Postato da: Sergio Fenelli | 31.05.08 13:41




Non ci voleva troppa fantasia, conoscendo l'elemento, che le cose prenderanno la piega consueta. La banca che controlla l'operazione di vendita che era già, da prima delle elezioni, indicata come capo cordata per l'acquisto (sic) dell'Alitalia avrà mano libera anche nella vendita a se stessa e pochi altri amici. L'operazione verrà benedetta, da questo governo, come salvatrice della patria. Basta che si impegni al mantenimento della compagnia con ampia libertà di licenziamento. Ma una banca non è un gestore di compagnia aerea, quindi smembrerà in mille rivoli l'Alitalia vendendo e guadagnando il regalo ricevuto da questo governo.
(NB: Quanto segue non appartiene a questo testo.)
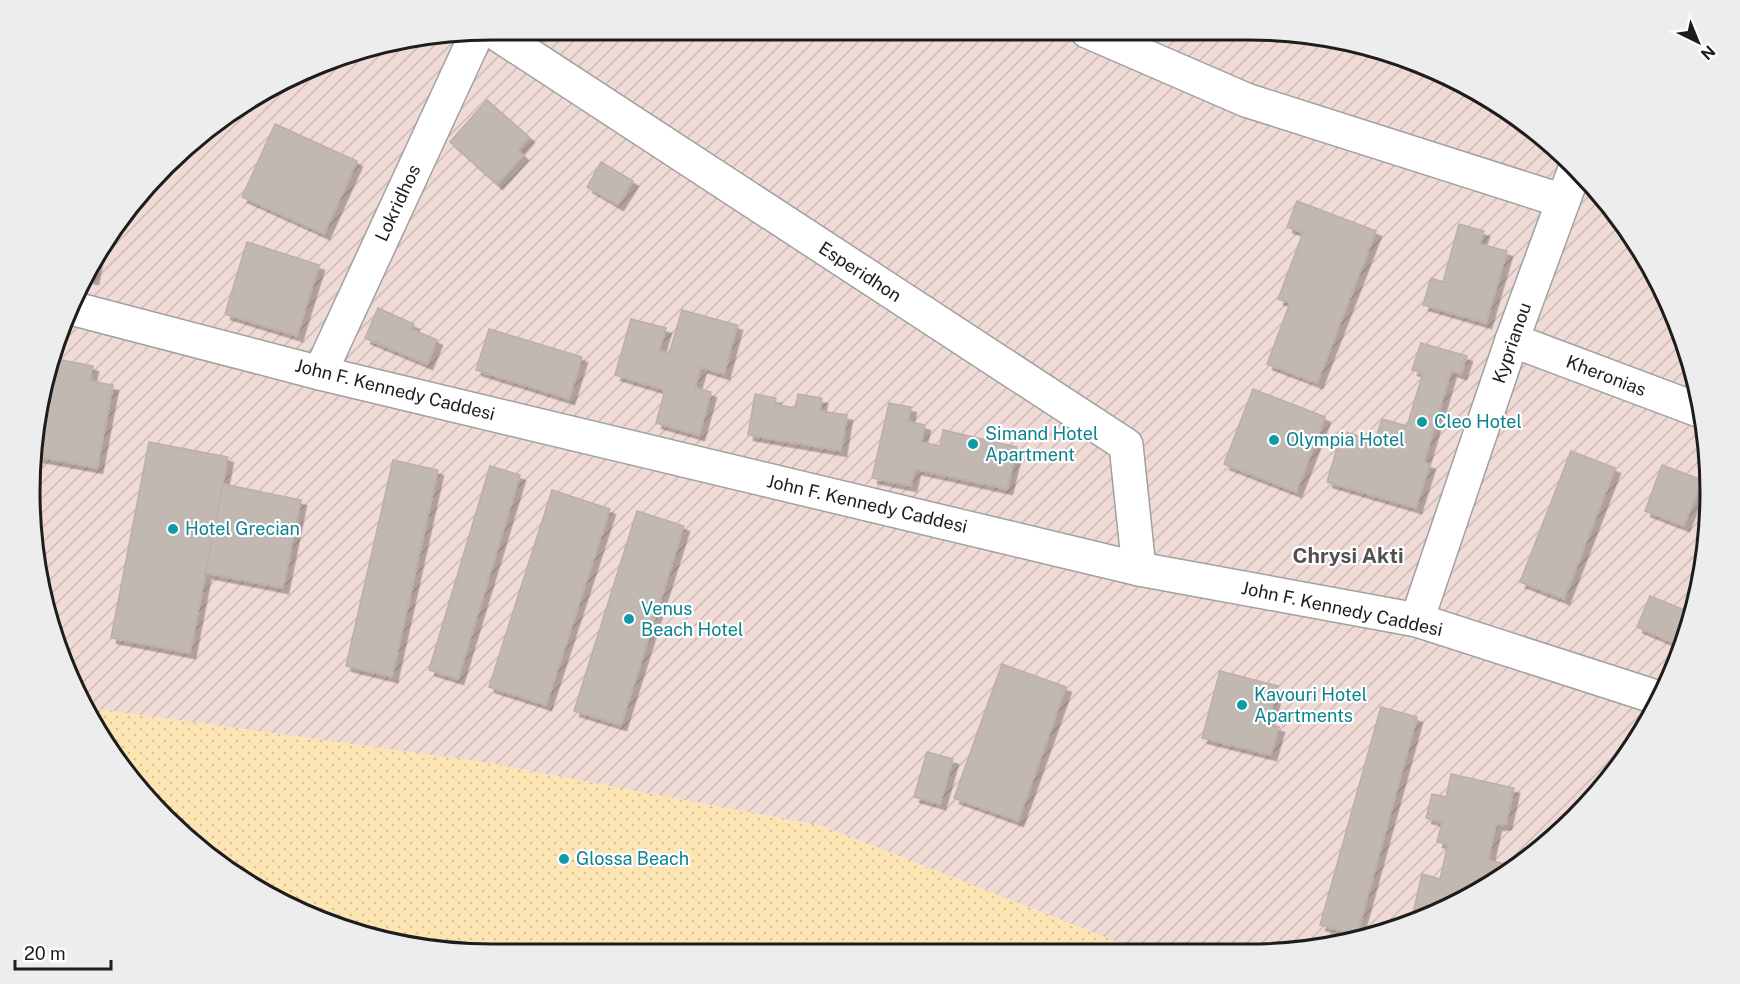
<svg xmlns="http://www.w3.org/2000/svg" width="1740" height="984" viewBox="0 0 1740 984" font-family="'Public Sans',sans-serif">
	<style>
		.military { fill: url(#military-furrows) }
		.sand { fill: url(#sand-dots) }
		.building { fill: #c2b8b2; stroke: #beaea6; stroke-width: 1.5; filter: url(#shadow) }
		.lines { fill: none; stroke-linecap: round; stroke-linejoin: round }
		.minor-casing { stroke: #a1a1a1; stroke-width: 36 }
		.minor { stroke: #fff; stroke-width: 33 }
		.culture-dot { fill: #0f9aa8; stroke: #fff; stroke-width: 2 }
		.labels { text-anchor: middle; stroke-width: 4.5; stroke-linejoin: round; paint-order: stroke }
		.street-label { font-size: 18px; fill: #1d1d1d; stroke: #fff }
		.culture-label { font-size: 18px; fill: #0d838f; stroke: #fff; text-anchor: start }
		.quarter-label { font-size: 21px; font-weight: bold; fill: #505050; stroke: #fff }
		.rim { fill: none; stroke: #1d1d1d; stroke-width: 3 }
	</style>
	<defs>
		<pattern id="military-furrows" width="10" height="10" patternUnits="userSpaceOnUse" patternTransform="scale(1.5)"><rect width="10" height="10" fill="#efdad6"/><path d="M-1 1l2-2M0 10L10 0M9 11l2-2" fill="none" stroke="#ccbbb7"/></pattern>
		<pattern id="sand-dots" width="8" height="8" patternUnits="userSpaceOnUse" patternTransform="scale(1.5)"><rect width="8" height="8" fill="#fce5b3"/><path d="M2 2h.1M6 6h.1" fill="none" stroke="#d8c49a" stroke-width="1.8" stroke-linecap="round"/></pattern>
		<filter id="shadow"><feDropShadow dx="5.5" dy="5.5" stdDeviation="0" flood-color="#0004"/></filter>
	</defs>
	<rect width="100%" height="100%" fill="#ede9e3"/>
	<polygon class="military" points="492,30 1278,31 1368,46 1479,92 1553,145 1615,211 1663,288 1694,373 1709,462 1706,553 1685,641 1648,723 1575,818 1504,876 1397,929 1308,950 1140,951 823,826 483,762 90,708 65,668 31,522 46,372 108,235 211,125 344,54"/>
	<polygon class="sand" points="90,708 483,762 823,826 1140,951 462,953 344,930 261,892 144,796"/>
	<g class="building">
		<polygon points="487,100 529,137 518,150 523,155 497,184 450,142"/>
		<polygon points="275,124 357,161 324,234 242,197"/>
		<polygon points="601,162 633,181 618,205 587,187"/>
		<polygon points="1297,201 1376,231 1317,383 1267,364 1290,303 1278,299 1303,233 1287,227"/>
		<polygon points="1459,224 1484,231 1480,244 1507,251 1486,323 1423,305 1431,278 1443,282"/>
		<polygon points="247,242 319,265 297,336 225,314"/>
		<polygon points="97,259 93,279 88,278"/>
		<polygon points="378,308 414,324 411,329 437,340 427,364 365,338"/>
		<polygon points="682,310 737,325 724,374 701,367 695,388 711,392 699,435 656,423 665,390 615,375 631,319 666,328 659,351 669,354"/>
		<polygon points="489,329 582,357 569,399 476,370"/>
		<polygon points="1421,343 1467,356 1461,374 1451,371 1424,462 1430,464 1416,508 1327,482 1342,431 1375,441 1382,419 1407,426 1423,373 1412,370"/>
		<polygon points="57,359 93,366 90,381 113,385 97,468 38,457"/>
		<polygon points="1253,389 1325,417 1296,492 1224,464"/>
		<polygon points="755,394 776,398 775,404 795,408 798,394 822,398 820,411 847,415 841,451 748,435"/>
		<polygon points="889,403 911,407 908,421 925,425 921,442 940,446 943,430 1017,447 1007,489 915,469 911,486 872,478"/>
		<polygon points="149,442 228,457 190,653 111,638"/>
		<polygon points="1571,451 1615,468 1564,599 1520,582"/>
		<polygon points="393,460 438,470 392,677 346,666"/>
		<polygon points="1662,465 1702,480 1684,526 1645,511"/>
		<polygon points="490,466 520,475 458,679 429,670"/>
		<polygon points="223,484 301,500 283,588 205,573"/>
		<polygon points="552,490 610,509 546,705 489,687"/>
		<polygon points="637,511 684,526 621,725 574,711"/>
		<polygon points="1650,596 1692,613 1683,647 1637,627"/>
		<polygon points="1002,664 1066,687 1018,821 954,798"/>
		<polygon points="1220,671 1278,686 1268,724 1279,727 1271,755 1202,738"/>
		<polygon points="1381,707 1417,717 1357,935 1320,925"/>
		<polygon points="927,752 953,759 940,804 914,797"/>
		<polygon points="1451,774 1514,788 1506,824 1496,825 1488,860 1506,864 1503,877 1411,922 1422,874 1440,879 1448,844 1437,842 1442,822 1426,818 1432,794 1446,797"/>
	</g>
	<g class="lines">
		<defs>
			<g id="minor">
				<polyline points="491,30 1126,445 1139,569"/>
				<polyline points="1087,31 1246,100 1563,201"/>
				<polyline points="75,309 320,373 1139,569 1417,620 1659,698"/>
				<polyline points="1512,340 1701,411"/>
				<polyline points="320,373 477,33"/>
				<polyline points="1417,620 1512,340 1575,169"/>
			</g>
		</defs>
		<use href="#minor" class="minor-casing"/>
		<use href="#minor" class="minor"/>
	</g>
	<g class="culture-dot">
		<circle cx="1422" cy="422" r="6"/>
		<circle cx="1274" cy="440" r="6"/>
		<circle cx="973" cy="444" r="6"/>
		<circle cx="173" cy="529" r="6"/>
		<circle cx="629" cy="619" r="6"/>
		<circle cx="1242" cy="705" r="6"/>
		<circle cx="564" cy="859" r="6"/>
	</g>
	<g class="labels">
		<g class="street-label">
			<text transform="translate(398 203) rotate(-65)" y="6">Lokridhos</text>
			<text transform="translate(860 272) rotate(33)" y="6">Esperidhon</text>
			<text transform="translate(1512 343) rotate(-71)" y="6">Kyprianou</text>
			<text transform="translate(1606 376) rotate(21)" y="6">Kheronias</text>
			<text transform="translate(395 390) rotate(14)" y="6">John F. Kennedy Caddesi</text>
			<text transform="translate(867 504) rotate(13)" y="6">John F. Kennedy Caddesi</text>
			<text transform="translate(1342 609) rotate(12)" y="6">John F. Kennedy Caddesi</text>
		</g>
		<g class="culture-label">
			<text x="1434" y="428">Cleo Hotel</text>
			<text x="985" y="440">Simand Hotel<tspan x="985" dy="21">Apartment</tspan></text>
			<text x="1286" y="446">Olympia Hotel</text>
			<text x="185" y="535">Hotel Grecian</text>
			<text x="641" y="615">Venus<tspan x="641" dy="21">Beach Hotel</tspan></text>
			<text x="1254" y="701">Kavouri Hotel<tspan x="1254" dy="21">Apartments</tspan></text>
			<text x="576" y="865">Glossa Beach</text>
		</g>
		<g class="quarter-label">
			<text x="1348" y="563">Chrysi Akti</text>
		</g>
	</g>
	<path d="M0 0H1740V984H0ZM492 40H1248A452 452 0 0 1 1700 492V492A452 452 0 0 1 1248 944H492A452 452 0 0 1 40 492V492A452 452 0 0 1 492 40Z" fill="#ededed" fill-rule="evenodd"/>
	<path class="rim" d="M492 40H1248A452 452 0 0 1 1700 492V492A452 452 0 0 1 1248 944H492A452 452 0 0 1 40 492V492A452 452 0 0 1 492 40Z"/>
	<g transform="translate(1698 42) rotate(137)" stroke="#ffffff" stroke-width="4.5" paint-order="stroke">
	<path d="M0-4.5L10 22L0 15L-10 22Z" fill="#1d1d1d"/>
	<text y="-9" font-size="16" font-weight="bold" text-anchor="middle" fill="#1d1d1d">N</text>
	</g>
	<path d="M15 960v9h96v-9" fill="none" stroke="#1d1d1d" stroke-width="3"/>
	<text x="24" y="960" font-size="18" fill="#1d1d1d" stroke="#ffffff" stroke-width="4.5" paint-order="stroke">20 m</text>
</svg>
Nel giro di tre anni nessuno si ricorderà di quei lavoratori, gli aeromobili verranno venduti per oltre la metà alla prima compagnia italiana ormai senza più concorrenza e il destino dell'Alitalia sarà quello di una compagnia di secondo livello, però, con la bandiera italiana sempre sulla coda. Nessuno si vergognerà come al solito e nessuno si dimetterà. W l'italia.
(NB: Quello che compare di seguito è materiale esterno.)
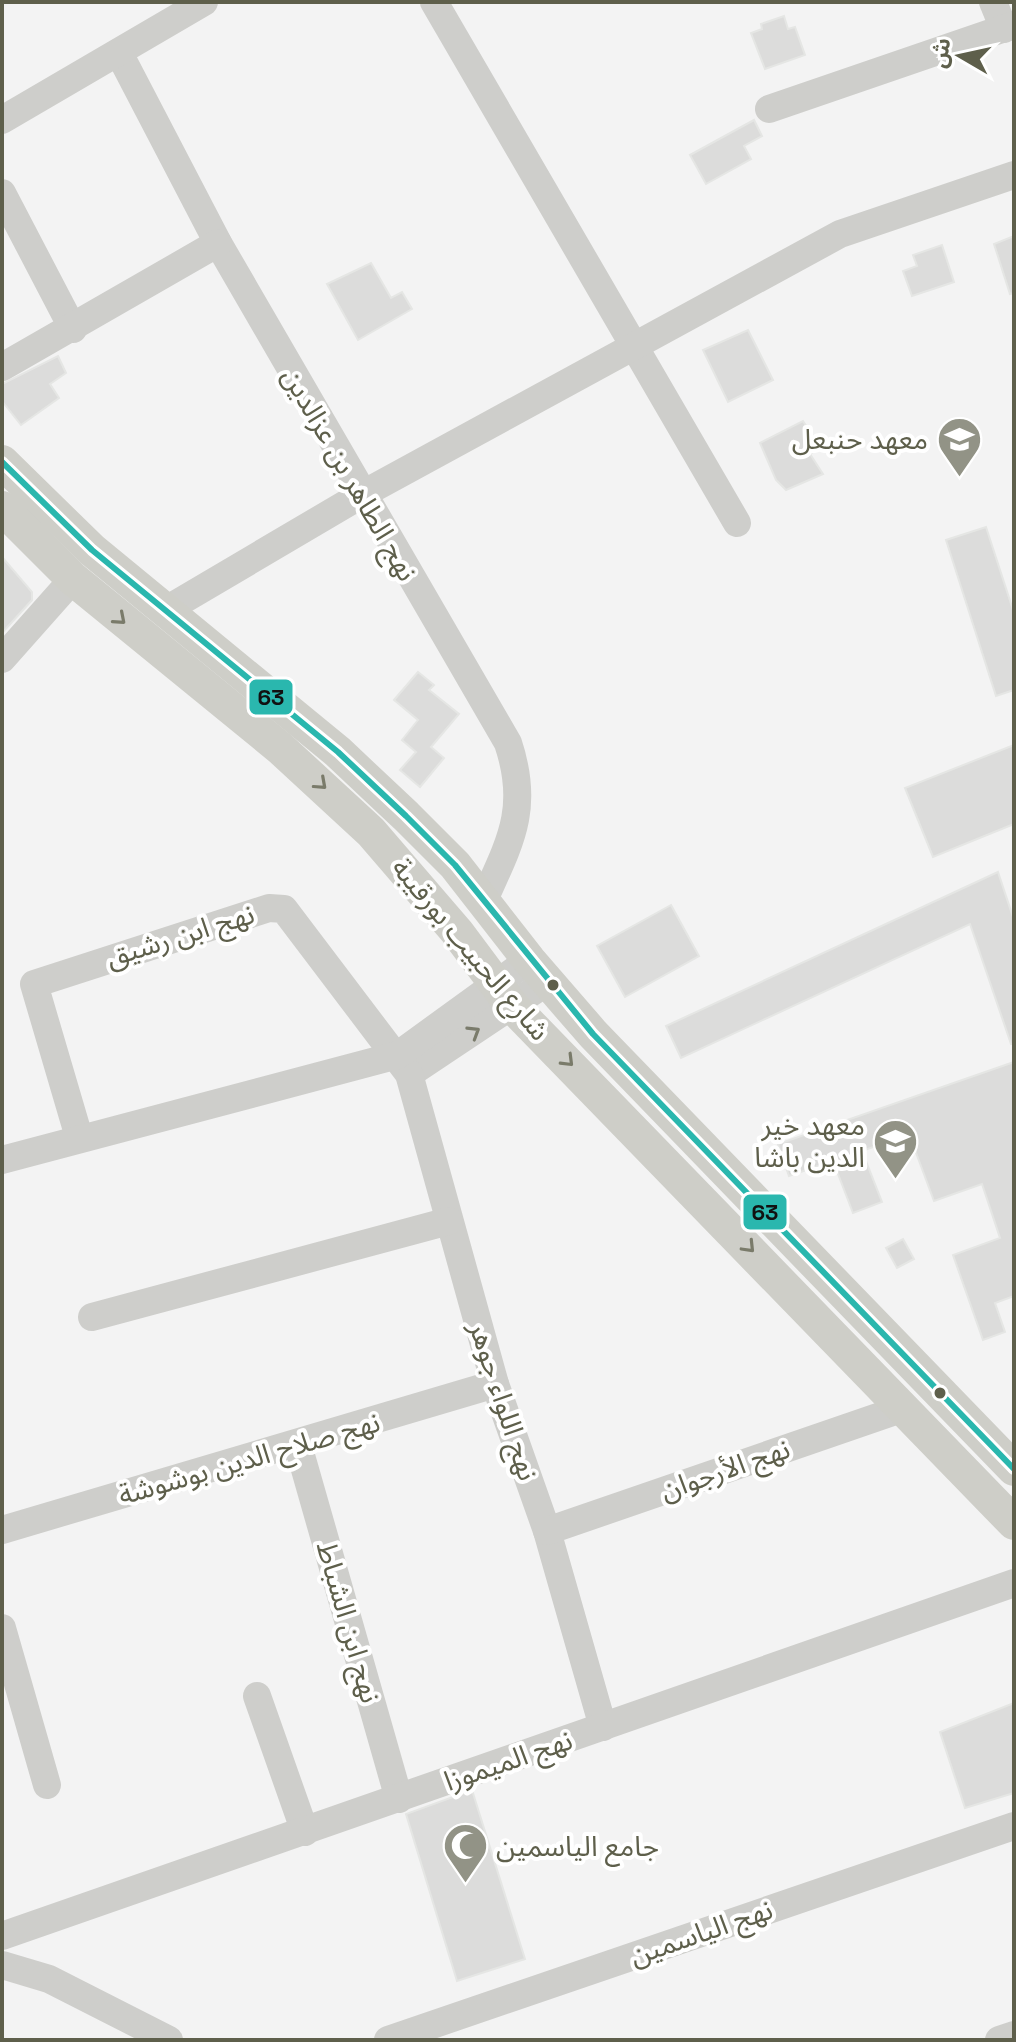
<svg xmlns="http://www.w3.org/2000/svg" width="1016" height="2042" viewBox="0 0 1016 2042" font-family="'Space Grotesk','Noto Sans Arabic',sans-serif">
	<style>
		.building { fill: #dcdcdb; stroke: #e5e6e4; stroke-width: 2 }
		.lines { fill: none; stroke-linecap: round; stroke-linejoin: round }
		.minor { stroke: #cececb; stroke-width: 28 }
		.major { stroke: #cecec8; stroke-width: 34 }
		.bus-1-casing { stroke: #fff; stroke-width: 12 }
		.bus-1 { stroke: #2ab7ae; stroke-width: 6 }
		.oneway { stroke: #7a7b6a }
		.oneway2 { stroke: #7a7b6b }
		.bus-dot { fill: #5e5f4b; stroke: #fff; stroke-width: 3 }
		.labels { text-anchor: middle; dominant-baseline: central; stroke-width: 8; stroke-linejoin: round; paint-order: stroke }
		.poi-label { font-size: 28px; fill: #5e5f4b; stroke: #fff; text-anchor: end }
		.street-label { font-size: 28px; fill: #5e5f4b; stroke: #fff }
		.line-badge { stroke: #fff; stroke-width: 3 }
		.pale-badge-label { font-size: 22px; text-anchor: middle; font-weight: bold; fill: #111 }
	</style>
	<rect width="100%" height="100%" fill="#f3f3f3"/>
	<g class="building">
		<polygon points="784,16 788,29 795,27 805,55 765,69 751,33 762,29 761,24"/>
		<polygon points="754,120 762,136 744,146 751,159 706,184 690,155"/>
		<polygon points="1014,236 1014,293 1010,294 994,244"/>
		<polygon points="942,245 954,282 912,296 903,271 917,266 913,255"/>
		<polygon points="371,263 391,298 402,292 412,309 358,340 327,284"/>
		<polygon points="748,330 773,380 728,402 703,350"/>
		<polygon points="58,356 66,373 50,384 59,398 21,425 2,401 2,384"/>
		<polygon points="803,421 820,447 810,454 823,474 786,490 776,480 760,443"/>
		<polygon points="986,527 1014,613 1014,690 996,696 946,540"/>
		<polygon points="2,557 32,592 32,600 2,633"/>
		<polygon points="418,672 434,685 429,690 459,714 431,747 444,758 420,787 400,770 416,752 402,740 418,720 394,700"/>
		<polygon points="1014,745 1014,824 933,857 905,788"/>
		<polygon points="998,872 1014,920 1014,1044 1011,1044 970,924 681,1058 666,1026"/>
		<polygon points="671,905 699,956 625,997 597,946"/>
		<polygon points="1014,1062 1014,1296 995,1303 1005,1332 983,1340 953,1255 1000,1238 982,1184 934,1201 909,1134 862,1151 882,1202 853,1213 833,1161 789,1176 778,1144"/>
		<polygon points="903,1239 914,1259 897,1268 886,1248"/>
		<polygon points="1014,1703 1014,1793 965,1808 940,1732"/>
		<polygon points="472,1790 525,1959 457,1981 406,1814"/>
	</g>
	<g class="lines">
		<g class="minor">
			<polyline points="434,2 737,523"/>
			<polyline points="993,2 1004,29"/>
			<path d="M119,53L218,243L508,743C530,809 510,842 483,902"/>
			<polyline points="769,109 1014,25"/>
			<polyline points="2,120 204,2"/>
			<polyline points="2,193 73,329"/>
			<polyline points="2,367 218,243"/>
			<polyline points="166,610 361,495 840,234 1014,175"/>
			<polyline points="2,659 73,579"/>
			<polyline points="409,1074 547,982"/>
			<polyline points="79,1137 34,984 269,908 284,909 409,1074 495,1384 547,1531 603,1727"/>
			<polyline points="2,1160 398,1055 529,960"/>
			<polyline points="92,1317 449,1221"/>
			<polyline points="298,1445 399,1799"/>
			<polyline points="2,1530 495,1384"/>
			<polyline points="547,1531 904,1408"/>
			<polyline points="2,1628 47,1785"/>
			<polyline points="257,1696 305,1832"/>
			<polyline points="2,1936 1014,1583"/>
			<polyline points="2,1965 49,1979 169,2040"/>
			<polyline points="388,2040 1014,1826"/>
			<polyline points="999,2040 1014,2035"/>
		</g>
		<g class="major">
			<polyline points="2,462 92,550 338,752 406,816 455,865 529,960 593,1034 1014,1469"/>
			<polyline points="2,508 73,579 280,748 371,832 457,932 513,1007 1014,1523"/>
		</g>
		<defs>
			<polyline id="bus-1" points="2,462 92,550 338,752 406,816 455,865 593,1034 1014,1469"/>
		</defs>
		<use href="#bus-1" class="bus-1-casing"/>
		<use href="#bus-1" class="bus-1"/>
	</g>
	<defs><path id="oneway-chevron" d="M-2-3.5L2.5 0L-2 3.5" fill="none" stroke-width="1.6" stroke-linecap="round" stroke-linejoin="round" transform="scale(2)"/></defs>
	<g class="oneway">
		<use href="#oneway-chevron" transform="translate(120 619) rotate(41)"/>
		<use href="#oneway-chevron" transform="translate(321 784) rotate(42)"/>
		<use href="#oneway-chevron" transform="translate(568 1061) rotate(45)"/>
		<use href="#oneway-chevron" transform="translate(749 1247) rotate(46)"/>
	</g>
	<use class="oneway2" href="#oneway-chevron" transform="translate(474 1032) rotate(-32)"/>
	<defs>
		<symbol id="university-pin" viewBox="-11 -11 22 30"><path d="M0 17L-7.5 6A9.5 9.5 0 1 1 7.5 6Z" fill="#929386" stroke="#fff"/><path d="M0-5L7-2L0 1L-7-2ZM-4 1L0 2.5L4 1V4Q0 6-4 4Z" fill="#fff"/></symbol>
		<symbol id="mosque-pin" viewBox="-11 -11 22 30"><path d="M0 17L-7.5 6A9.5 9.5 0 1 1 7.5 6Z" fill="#929386" stroke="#fff"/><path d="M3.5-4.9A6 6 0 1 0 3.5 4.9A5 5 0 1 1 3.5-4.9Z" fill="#fff"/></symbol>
	</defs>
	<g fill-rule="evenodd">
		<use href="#university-pin" x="934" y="414" width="51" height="69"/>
		<use href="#university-pin" x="870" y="1116" width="51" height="69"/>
		<use href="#mosque-pin" x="440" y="1820" width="51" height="69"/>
	</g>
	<g class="bus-dot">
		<circle cx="553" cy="985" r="7"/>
		<circle cx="940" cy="1393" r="7"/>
	</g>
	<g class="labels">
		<g class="poi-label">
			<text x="928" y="439">معهد حنبعل</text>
			<text x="865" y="1125">معهد خير<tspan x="865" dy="32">الدين باشا</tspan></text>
			<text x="496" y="1846" text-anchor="start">جامع الياسمين</text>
		</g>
		<g class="street-label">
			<text transform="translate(350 474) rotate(60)">نهج الطاهر بن عزالدين</text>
			<text transform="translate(180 935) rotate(-17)">نهج ابن رشيق</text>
			<text transform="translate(471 949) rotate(50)">شارع الحبيب بورقيبة</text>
			<text transform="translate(504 1401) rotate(72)">نهج اللواء جوهر</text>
			<text transform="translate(249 1458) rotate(-16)">نهج صلاح الدين بوشوشة</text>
			<text transform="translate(725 1469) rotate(-19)">نهج الأرجوان</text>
			<text transform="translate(349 1622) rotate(74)">نهج ابن الشباط</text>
			<text transform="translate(508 1760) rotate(-19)">نهج الميموزا</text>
			<text transform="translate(701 1932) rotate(-19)">نهج الياسمين</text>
		</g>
	</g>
	<g class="line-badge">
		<rect x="248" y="678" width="46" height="38" rx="8" fill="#2ab7ae"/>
		<rect x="742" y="1193" width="46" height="38" rx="8" fill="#2ab7ae"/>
	</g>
	<g class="pale-badge-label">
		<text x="271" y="705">63</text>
		<text x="765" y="1220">63</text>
	</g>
	<rect width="1016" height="2042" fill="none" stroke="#5e5f4b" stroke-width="8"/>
	<g transform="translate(960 56) rotate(279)" stroke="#ffffff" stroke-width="6" paint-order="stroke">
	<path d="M0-6L14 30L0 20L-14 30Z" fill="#5e5f4b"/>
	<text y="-12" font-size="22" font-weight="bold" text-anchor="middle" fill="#5e5f4b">ش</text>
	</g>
</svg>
Postato da: Pier Paolo Schintu | 31.05.08 13:38




Berlusconi era legato a Craxi
Craxi ci ha indebitato.
Berlusconi ci indebiterà.
Una volta gridavo Forza Italia (calcisticamente parlando)
Ora ci hanno rubato anche questo.
Gli auguro tutto il "bene" possibile

Postato da: Mauro | 31.05.08 13:32




mi piacerebbe tanto sapere che fine abbiano fatto i soldi del prestito alitalia per mè anno preso altre strade. forza ai 4 moschettieri noi l'informazione la vogliamo così in un paese dove non esiste una informazione libera il paese non ha futuro saluti grande Di Pietro

Postato da: ivanp | 31.05.08 13:27




CALIGOLA SA BENE COME PROPORSI. HA COMPRESO CHE I CITTADINI ITALIANI ( NON TUTTI ) SONO PREDI DEL PECCATO PIU' GRAVE: L'IGNAVIA CONGENITA.SFRUTTA QUESTA SITUAZIONE PER PROMETTERE COSE CHE NON SI AVVERERANNO MAI. MA NESSUNO GLI CHIEDE DI RENDERE CONTO. COLLUSIONI INTERNAZIONALI LO SOSTENGONO.QUANDO LA STORIA DOVRA' SCRIVERE QUESTO PERIODO DELLA NOSTRA VITA AVRA' SERIE DIFFICOLTA' A FAR COMPRENDERE COME - UN UOMO SIMILE- POSSA AVER PRESO IN GIRO 50 MILIONI DI ITALIANI. CALIGOLA - E IL SUO FEDE CAVALLO- AGISCONO ESATTAMENTE COME TUTTI I TIRANNI. INTANTO IL PAESE E' ALLA DERIVA TOTALE. OGGI IL TG3 ABRUZZO HA LANCIATO L'ALLARME SICUREZZA: SEMBRA DI ESSERE IN COLOMBIA. GRAZIE CALIGOLA.